▶ **PROBLEM STATEMENT**
Reproduce all of the entries below verbatim, leaving out the pictures.

(SUPPLIED INFORMATION)

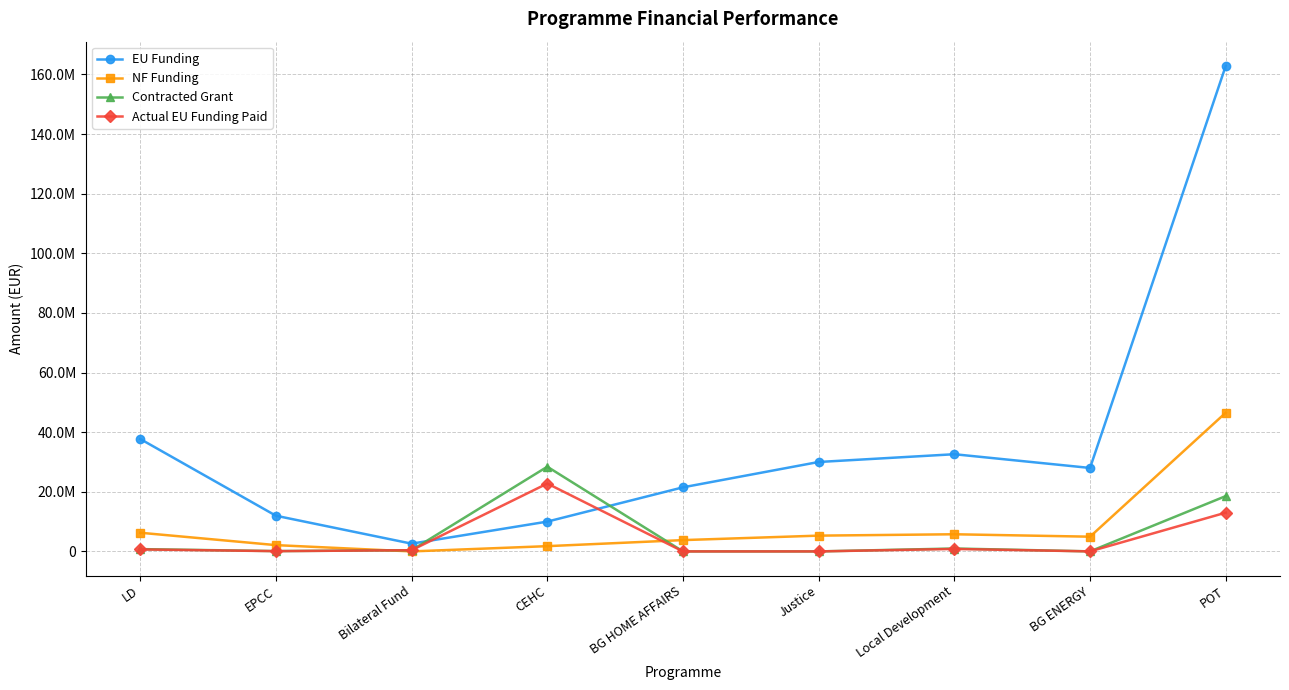

What are all the series names shown in the legend?

EU Funding, NF Funding, Contracted Grant, Actual EU Funding Paid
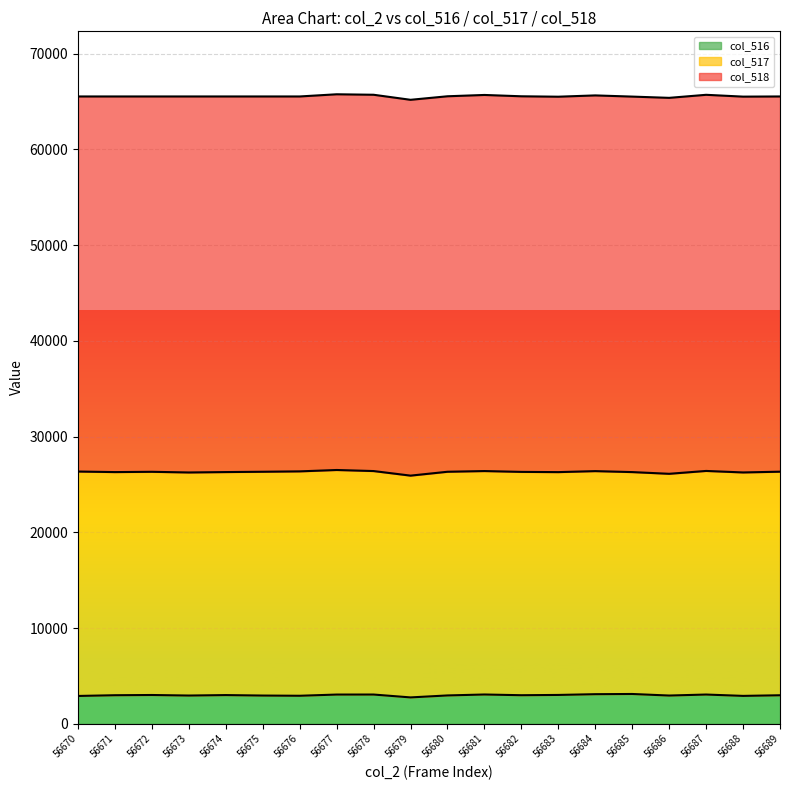

What is the maximum value for col_516?

3108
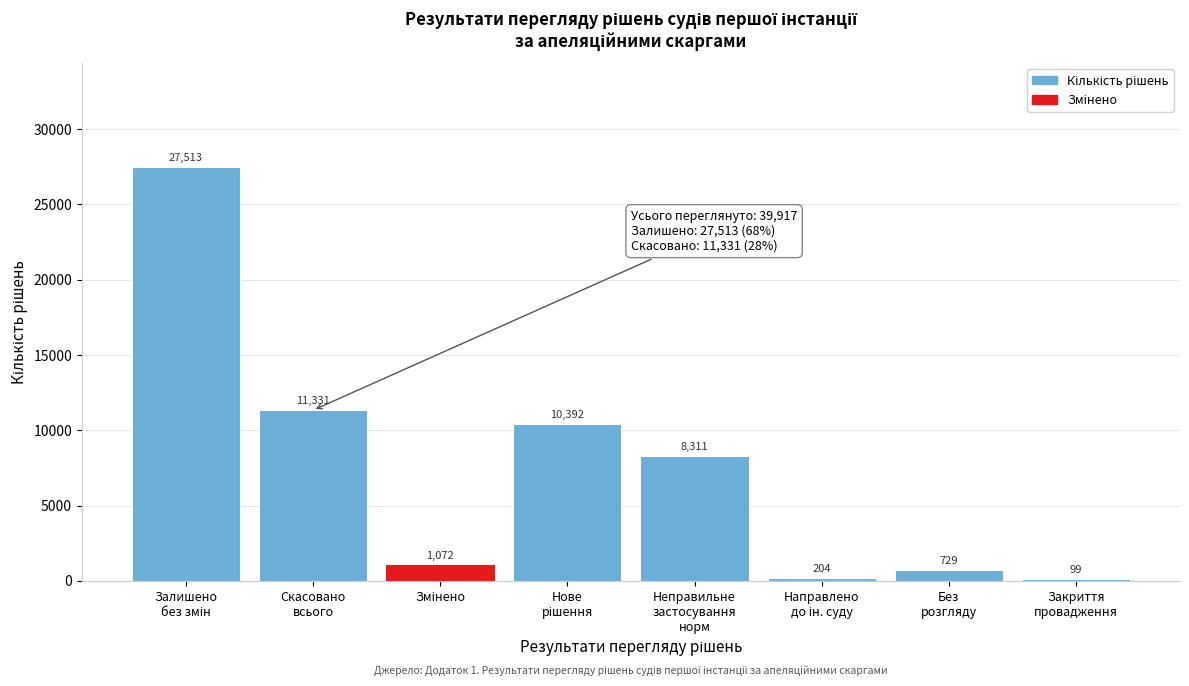

What is the sum of all values?

59651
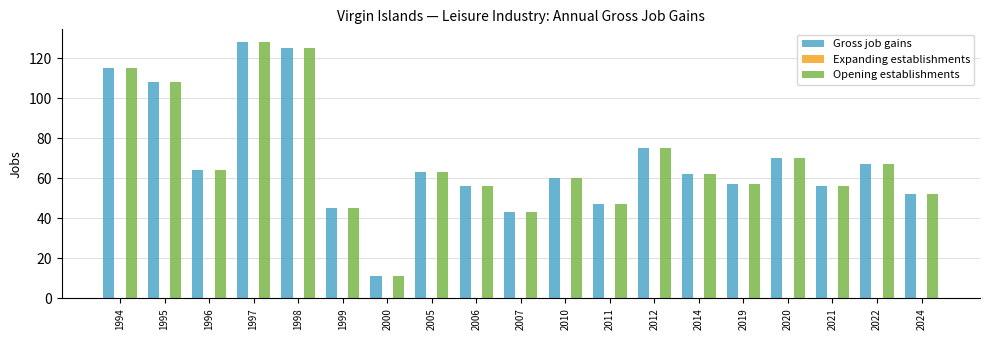

What is the difference between the second highest and minimum values in the Opening establishments series?

114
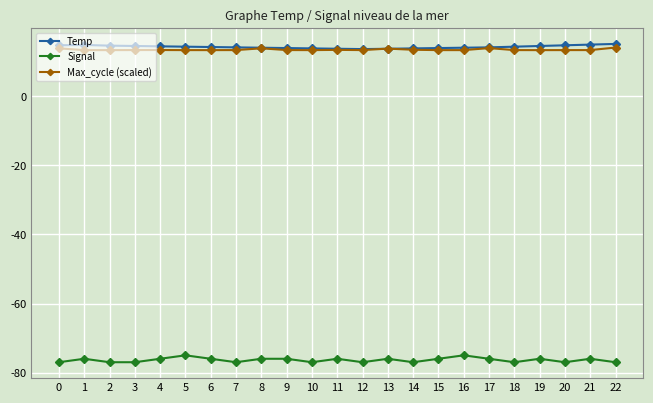

The Temp series shows 5.4 at 7. True or false?

False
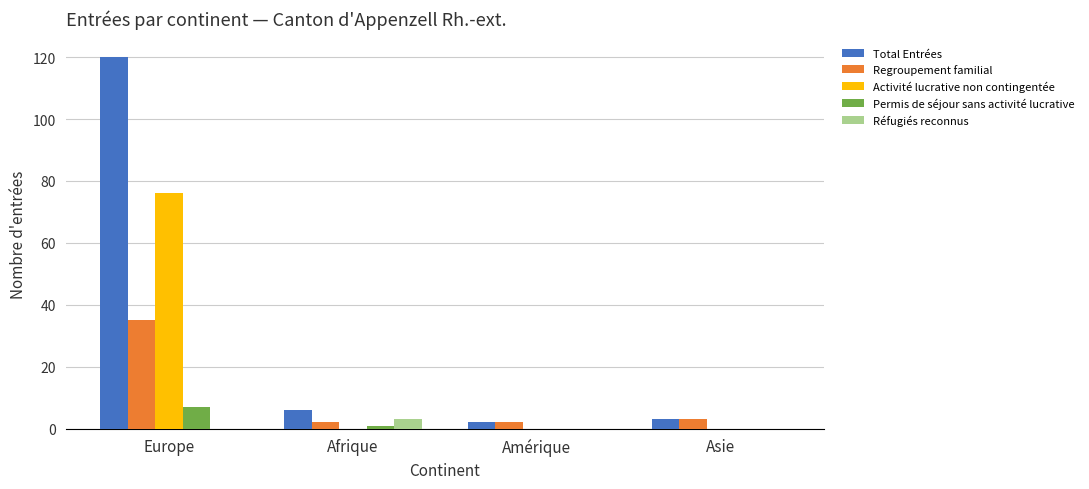

Reading left to right, list all the values displayed in this chart.

Total Entrées: Europe=120	Afrique=6	Amérique=2	Asie=3
Regroupement familial: Europe=35	Afrique=2	Amérique=2	Asie=3
Activité lucrative non contingentée: Europe=76	Afrique=0	Amérique=0	Asie=0
Permis de séjour sans activité lucrative: Europe=7	Afrique=1	Amérique=0	Asie=0
Réfugiés reconnus: Europe=0	Afrique=3	Amérique=0	Asie=0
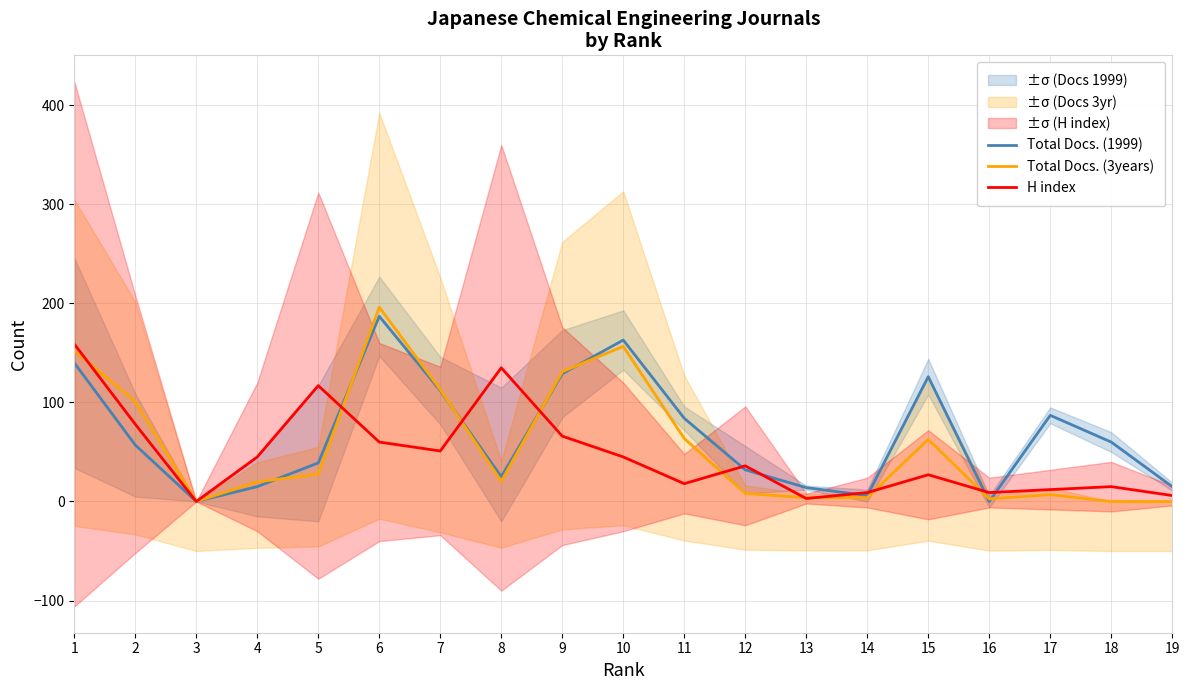

How many distinct data groups are displayed?

3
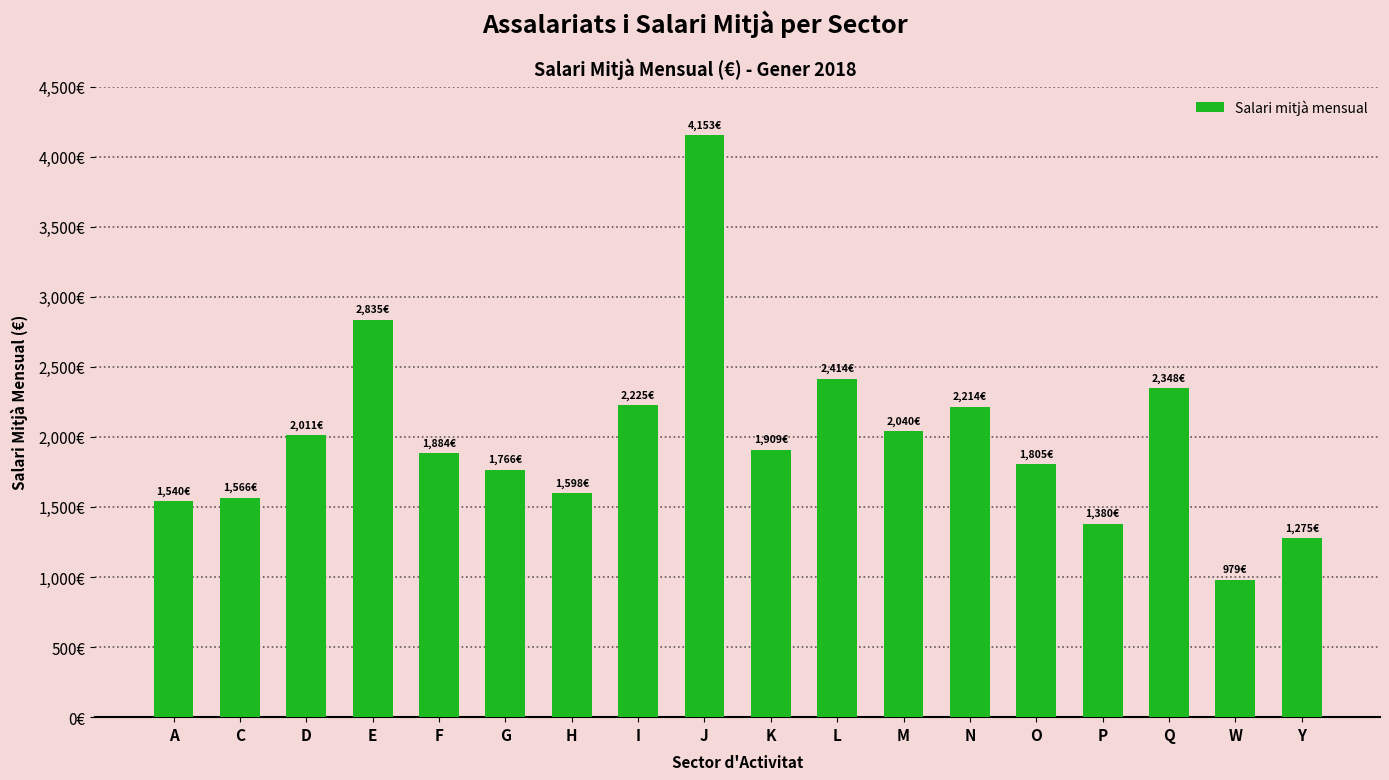

What is the sum of all values?

35939.2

(End SUPPLIED INFORMATION)

▶ **WRITTEN RESPONSE**
What are all the series names shown in the legend?

EU Funding, NF Funding, Contracted Grant, Actual EU Funding Paid

What is the maximum value for col_516?

3108

What is the sum of all values?

59651

What is the difference between the second highest and minimum values in the Opening establishments series?

114

The Temp series shows 5.4 at 7. True or false?

False

Reading left to right, list all the values displayed in this chart.

Total Entrées: Europe=120	Afrique=6	Amérique=2	Asie=3
Regroupement familial: Europe=35	Afrique=2	Amérique=2	Asie=3
Activité lucrative non contingentée: Europe=76	Afrique=0	Amérique=0	Asie=0
Permis de séjour sans activité lucrative: Europe=7	Afrique=1	Amérique=0	Asie=0
Réfugiés reconnus: Europe=0	Afrique=3	Amérique=0	Asie=0

How many distinct data groups are displayed?

3

What is the sum of all values?

35939.2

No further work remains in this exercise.